Spectrum of improvement and correlation with possible culprit

Why should medication and symptomatic treatment be prescribed when elimination of triggers may prove beneficial? Current guidelines such as the NICE guidelines in the UK for IBS recommend the use of medications (39), and less emphasis is currently put on the identification and elimination of triggers that may be present in the diet. In this audit, findings were similar to several RCT in that the majority of this group had an improvement rate over 70% following implementing a gluten and lactose elimination diet.

This number and proportion of improvement is incomparable with any medications listed in NICE guideline for IBS (which provide symptomatic relief to around 50% of patients). Around 53% of the patients in this audit became completely or significantly asymptomatic. This indicates that the elimination of grains-containing gluten is an effective therapeutic intervention (9) in improving the symptoms. In this audit, improvement was not only recorded in patients with abdominal pain, diarrhoea and reflux disease, but also documented across a range of additional extraintestinal symptoms including joint pain, skin abnormalities, milder neuropathy, headache, fatigue and general well-being.

This project was an audit and was not a randomised controlled trial, hence findings need to be considered in context of this limitation. However, findings are similar to a previous randomised double-blind placebo-controlled study (13). Another limitation is that there was no differentiation between the lactose and gluten exclusion, which was not randomised, hence it is recommended that future research focus on investigating these areas.

For all the outlined rationalization above, we would encourage healthcare and medical practice to consider differentiating food sensitivity from IBS as the treatment of these conditions are different (39). Identifying the group of patients with food sensitivity would open a prospect toward more targeted treatment that is more cost effective, with fewer side effects that could also potentially improve quality of life and patient satisfaction. New guidelines could support multidisciplinary team working, with joint dietitian and gastroenterologist clinics, for example.

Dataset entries
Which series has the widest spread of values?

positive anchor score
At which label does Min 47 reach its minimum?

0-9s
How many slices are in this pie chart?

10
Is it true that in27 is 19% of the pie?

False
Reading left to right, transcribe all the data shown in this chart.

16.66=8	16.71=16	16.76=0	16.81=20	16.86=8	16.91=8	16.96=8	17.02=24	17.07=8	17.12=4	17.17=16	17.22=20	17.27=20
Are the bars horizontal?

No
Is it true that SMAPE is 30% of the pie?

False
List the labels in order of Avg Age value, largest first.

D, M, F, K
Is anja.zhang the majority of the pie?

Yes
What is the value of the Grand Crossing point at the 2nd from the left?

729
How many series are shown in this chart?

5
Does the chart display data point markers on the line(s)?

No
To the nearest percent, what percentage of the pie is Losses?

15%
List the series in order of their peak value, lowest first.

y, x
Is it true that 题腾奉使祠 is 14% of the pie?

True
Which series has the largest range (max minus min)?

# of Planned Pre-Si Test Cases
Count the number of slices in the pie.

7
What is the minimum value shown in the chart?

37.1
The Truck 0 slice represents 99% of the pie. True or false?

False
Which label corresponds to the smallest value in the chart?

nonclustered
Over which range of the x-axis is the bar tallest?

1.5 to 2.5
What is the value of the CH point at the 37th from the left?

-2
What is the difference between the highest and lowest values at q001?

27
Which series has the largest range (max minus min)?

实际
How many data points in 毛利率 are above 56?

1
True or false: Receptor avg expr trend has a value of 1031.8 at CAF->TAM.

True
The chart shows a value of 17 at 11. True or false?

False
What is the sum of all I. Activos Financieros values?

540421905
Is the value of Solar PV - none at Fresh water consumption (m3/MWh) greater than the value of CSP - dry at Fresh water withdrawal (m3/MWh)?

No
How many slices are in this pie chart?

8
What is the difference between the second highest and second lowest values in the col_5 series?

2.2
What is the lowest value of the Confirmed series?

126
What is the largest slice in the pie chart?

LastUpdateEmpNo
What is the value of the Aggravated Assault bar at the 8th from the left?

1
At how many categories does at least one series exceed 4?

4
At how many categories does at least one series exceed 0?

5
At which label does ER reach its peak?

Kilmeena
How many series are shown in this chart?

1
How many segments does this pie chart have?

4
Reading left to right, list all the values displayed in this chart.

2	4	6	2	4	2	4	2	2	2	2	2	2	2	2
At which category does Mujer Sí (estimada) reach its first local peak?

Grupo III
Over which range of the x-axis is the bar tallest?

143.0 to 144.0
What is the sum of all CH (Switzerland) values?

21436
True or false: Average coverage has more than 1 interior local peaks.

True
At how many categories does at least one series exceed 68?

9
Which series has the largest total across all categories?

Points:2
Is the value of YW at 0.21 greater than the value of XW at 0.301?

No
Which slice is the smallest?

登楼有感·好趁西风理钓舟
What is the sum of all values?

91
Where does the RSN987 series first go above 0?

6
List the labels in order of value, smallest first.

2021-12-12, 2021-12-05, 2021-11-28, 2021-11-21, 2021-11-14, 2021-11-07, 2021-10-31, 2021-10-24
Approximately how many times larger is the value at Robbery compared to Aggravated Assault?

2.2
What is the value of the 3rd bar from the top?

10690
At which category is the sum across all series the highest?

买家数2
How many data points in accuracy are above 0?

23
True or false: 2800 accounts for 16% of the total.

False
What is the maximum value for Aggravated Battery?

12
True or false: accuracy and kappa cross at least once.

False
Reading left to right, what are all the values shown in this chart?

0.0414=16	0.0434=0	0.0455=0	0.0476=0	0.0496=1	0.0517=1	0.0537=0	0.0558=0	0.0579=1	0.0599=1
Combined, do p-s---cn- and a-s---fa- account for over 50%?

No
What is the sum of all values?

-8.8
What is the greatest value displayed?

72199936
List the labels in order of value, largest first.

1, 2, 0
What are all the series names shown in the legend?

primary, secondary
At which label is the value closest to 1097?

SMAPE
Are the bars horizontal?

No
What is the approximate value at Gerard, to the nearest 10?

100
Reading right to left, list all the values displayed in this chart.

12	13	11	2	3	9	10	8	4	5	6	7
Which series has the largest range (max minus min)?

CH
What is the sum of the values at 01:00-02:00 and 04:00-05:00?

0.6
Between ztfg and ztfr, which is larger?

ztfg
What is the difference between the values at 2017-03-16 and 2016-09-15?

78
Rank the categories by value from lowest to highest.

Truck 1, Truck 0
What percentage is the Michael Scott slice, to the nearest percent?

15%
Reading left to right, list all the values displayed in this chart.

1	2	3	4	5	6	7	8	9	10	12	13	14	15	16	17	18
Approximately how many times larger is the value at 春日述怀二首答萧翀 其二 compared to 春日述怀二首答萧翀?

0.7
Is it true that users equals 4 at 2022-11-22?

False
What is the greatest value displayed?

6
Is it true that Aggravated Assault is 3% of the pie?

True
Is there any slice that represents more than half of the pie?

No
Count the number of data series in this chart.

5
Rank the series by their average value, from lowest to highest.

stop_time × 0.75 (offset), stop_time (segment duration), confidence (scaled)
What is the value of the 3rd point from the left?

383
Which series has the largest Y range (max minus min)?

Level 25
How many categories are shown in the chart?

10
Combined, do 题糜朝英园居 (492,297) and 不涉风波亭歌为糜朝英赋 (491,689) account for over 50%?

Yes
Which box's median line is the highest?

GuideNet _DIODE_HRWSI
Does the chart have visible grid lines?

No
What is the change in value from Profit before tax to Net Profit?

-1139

What this exercise asks:
[1] Name every extraintestinal symptom that the passage on the gluten and lactose elimination diet says showed documented improvement.
[2] Carry on the passage about the gluten and lactose elimination diet from where it ends.

Task responses:
[1] Joint pain, skin abnormalities, milder neuropathy, headache, fatigue, general well-being

[2]
Findings from this clinical audit suggest that food sensitivity particularly in gluten-containing grain and lactose play a major role in generating IBS symptoms. Food sensitivity is a treatable condition with clear pathogenesis, and we recommend that it be differentiated from IBS using the algorithm developed as a result of this audit project. Selection of the candidates for nutrition therapy based on the algorithm may help identifying individuals with a potential of optimal response to an elimination diet.

It may be cheaper for health systems and deliver better outcomes for patients if elimination diets are used within current clinical guidelines. The algorithm (Figure 5) would prioritise nutrition therapy above using medications with significant side effect profile (9), which are costly and may not be clinically effective in all cases. In addition, it would help to prevent further expensive investigations by providing an explanation for patients’ symptoms in a large proportion of patients (findings from this audit suggest it could be as high as 72% of IBS patients).

Dietary therapies are gaining popularity, as evidence of efficacy for specific diets has emerged. By undertaking dietary interventions, patients might not be affected by the side effects of medications currently used for their symptomatic relief. Dietary therapy also has the potential to confer financial benefits to health care providers who are already overstretched in caring for these patients.

Acknowledgment

We would like to thank Dr Hamid Mohaghegh from Research Institute for Gastroenterology and Liver Diseases, Shahid Beheshti University of Medical Sciences for additional statistical advice.

Conflict of interests

The authors declare that they have no conflict of interest.